ECE 4760 Final Project A Small Smart Voice Decoder System

ECE 4760 Spring 2011
A Smart Voice Decoder System for Vowels

By: Annie (Wei) Dai (wd65@cornell.edu) and Youchun Zhang (yz526@cornell.edu)

Conclusion

Expectation

Overall, our final project result achieved all of the goals we defined in our project proposal. Our speech recognition system is able to accurately identify the vowel user has said. We extended this implementation and simulated a security system where the user must say the vowels in a particular sequence to be able to decode a secret message.

Future Improvements

There are two improvements that can be made in the future. The first one is based on current preciseness. Although our system in recognizing five vowels is clear and fits most users, we still need more experimental simulation to help identify characteristics and narrow the search for peaks in vowels. Furthermore, we may develop more characteristics for other vowels and even those not-vowel sounds. This also requires more research on vowel classification.

Another progress would be more complicated word recognition if we've done all the vowel identification. Since we are already able to tell apart five basic vowels, and for most words, an interesting thing is that you can pronounce and classify them with a sequence of basic vowels. For instance, the waveform of "yes" is similar to [ae] and [ee], while when one pronounce "no" , you can simply tell it apart by [oh]. Besides, for a word like "starbucks", the [ah] sound is obvious inside. Yet the difficulty for a word recognition even just based on sequence of vowels is that our current method is based on a cumulatingpossibility which is not strictly corresponding to time. In this way, the algorithm we implement in decoding is no longer useful. We may need to consider another cumulating possibility for all the words that may sound alike and mark the most possible one as result. This may lead to big challenge in accuracy.

Ethical Considerations

We have done our best effort to conform to the IEEE code of Ethics in the design and execution of our project. The FWT algorithm we used in our design was written by Bruce Land. The button state machines we used were modified code from previous lab exercises. There are no known systems using a similar MCU in implementing vowel recognition system. In fact, much of the speech recognition systems available in the world today require a lot more computation power than the mega644 and is able to analyze much more complex voice inputs.

We are honest in reporting the result of our system and our summary results are as accurate as the precision and real time computation capability the MCU can allow.
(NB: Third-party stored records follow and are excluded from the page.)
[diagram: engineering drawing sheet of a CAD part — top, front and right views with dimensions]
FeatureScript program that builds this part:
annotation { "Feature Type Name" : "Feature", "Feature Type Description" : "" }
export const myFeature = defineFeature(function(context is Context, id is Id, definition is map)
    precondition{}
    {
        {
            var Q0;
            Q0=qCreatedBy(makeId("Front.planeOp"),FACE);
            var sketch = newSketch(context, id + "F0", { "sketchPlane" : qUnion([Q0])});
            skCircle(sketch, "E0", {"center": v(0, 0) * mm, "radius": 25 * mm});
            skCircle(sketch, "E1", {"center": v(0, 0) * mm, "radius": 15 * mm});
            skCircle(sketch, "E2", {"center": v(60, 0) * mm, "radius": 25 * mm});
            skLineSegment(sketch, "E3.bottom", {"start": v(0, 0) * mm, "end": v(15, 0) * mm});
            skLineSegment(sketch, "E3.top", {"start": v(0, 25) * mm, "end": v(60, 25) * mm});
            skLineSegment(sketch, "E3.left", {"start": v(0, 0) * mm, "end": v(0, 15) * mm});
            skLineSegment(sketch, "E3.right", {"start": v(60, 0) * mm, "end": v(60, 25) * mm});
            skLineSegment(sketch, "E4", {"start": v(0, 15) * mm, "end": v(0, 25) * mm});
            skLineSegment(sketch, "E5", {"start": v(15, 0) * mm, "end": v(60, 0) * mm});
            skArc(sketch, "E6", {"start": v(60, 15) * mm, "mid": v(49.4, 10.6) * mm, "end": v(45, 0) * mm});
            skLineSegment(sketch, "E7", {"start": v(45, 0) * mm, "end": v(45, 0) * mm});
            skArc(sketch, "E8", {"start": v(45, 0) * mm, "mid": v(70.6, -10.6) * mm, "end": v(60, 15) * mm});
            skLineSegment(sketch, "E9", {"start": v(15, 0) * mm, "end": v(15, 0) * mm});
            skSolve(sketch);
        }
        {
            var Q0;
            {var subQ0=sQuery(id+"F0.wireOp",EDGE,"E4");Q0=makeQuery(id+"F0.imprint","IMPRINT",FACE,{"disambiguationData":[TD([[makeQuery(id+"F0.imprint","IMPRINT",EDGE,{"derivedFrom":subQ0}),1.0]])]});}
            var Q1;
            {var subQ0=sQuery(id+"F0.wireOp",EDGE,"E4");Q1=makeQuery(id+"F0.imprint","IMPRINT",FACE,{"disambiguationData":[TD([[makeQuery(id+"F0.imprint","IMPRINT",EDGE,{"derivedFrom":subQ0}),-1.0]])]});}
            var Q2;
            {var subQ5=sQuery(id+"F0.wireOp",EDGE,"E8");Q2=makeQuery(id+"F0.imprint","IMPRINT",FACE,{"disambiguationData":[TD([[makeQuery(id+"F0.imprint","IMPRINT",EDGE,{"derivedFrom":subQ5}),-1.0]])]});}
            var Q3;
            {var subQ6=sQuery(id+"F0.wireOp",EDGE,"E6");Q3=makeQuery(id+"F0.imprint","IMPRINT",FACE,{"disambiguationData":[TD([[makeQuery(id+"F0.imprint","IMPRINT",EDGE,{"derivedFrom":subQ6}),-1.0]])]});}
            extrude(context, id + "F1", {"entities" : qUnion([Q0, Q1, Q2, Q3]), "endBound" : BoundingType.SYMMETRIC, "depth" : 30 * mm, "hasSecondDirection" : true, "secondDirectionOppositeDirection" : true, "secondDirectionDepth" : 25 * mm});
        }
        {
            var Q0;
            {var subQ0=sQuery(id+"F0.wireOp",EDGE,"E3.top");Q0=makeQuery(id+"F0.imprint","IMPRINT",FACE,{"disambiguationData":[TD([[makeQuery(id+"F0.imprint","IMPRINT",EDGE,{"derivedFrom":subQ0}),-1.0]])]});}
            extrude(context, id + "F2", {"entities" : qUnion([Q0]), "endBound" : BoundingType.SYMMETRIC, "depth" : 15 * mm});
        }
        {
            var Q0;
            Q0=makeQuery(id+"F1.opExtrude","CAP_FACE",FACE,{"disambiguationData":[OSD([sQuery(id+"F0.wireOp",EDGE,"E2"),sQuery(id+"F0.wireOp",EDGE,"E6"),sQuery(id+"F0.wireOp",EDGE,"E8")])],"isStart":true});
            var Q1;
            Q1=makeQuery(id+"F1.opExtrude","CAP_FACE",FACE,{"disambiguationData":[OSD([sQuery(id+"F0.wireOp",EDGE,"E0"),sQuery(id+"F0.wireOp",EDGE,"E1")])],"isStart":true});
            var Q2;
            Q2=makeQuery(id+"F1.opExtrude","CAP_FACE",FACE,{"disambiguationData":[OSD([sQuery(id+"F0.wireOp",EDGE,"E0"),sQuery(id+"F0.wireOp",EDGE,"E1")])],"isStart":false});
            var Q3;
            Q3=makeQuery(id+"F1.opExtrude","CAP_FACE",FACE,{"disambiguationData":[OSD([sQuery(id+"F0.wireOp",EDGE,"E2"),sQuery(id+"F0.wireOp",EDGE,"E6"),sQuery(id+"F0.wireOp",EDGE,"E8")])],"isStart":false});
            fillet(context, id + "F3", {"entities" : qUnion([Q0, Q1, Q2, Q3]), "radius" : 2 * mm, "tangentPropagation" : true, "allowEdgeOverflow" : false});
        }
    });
This system can be used to implement a security system with speech recognition. This can be potentially more convenient for people with less proficient vision than a keypad security system. Furthermore, with more computation power, our system can recognize individual voices and much more complex voice inputs.

Legal Considerations

Our project is a simple audio input and addressing device. It would not cause any interference with other devices and won't result in any violation of regulation.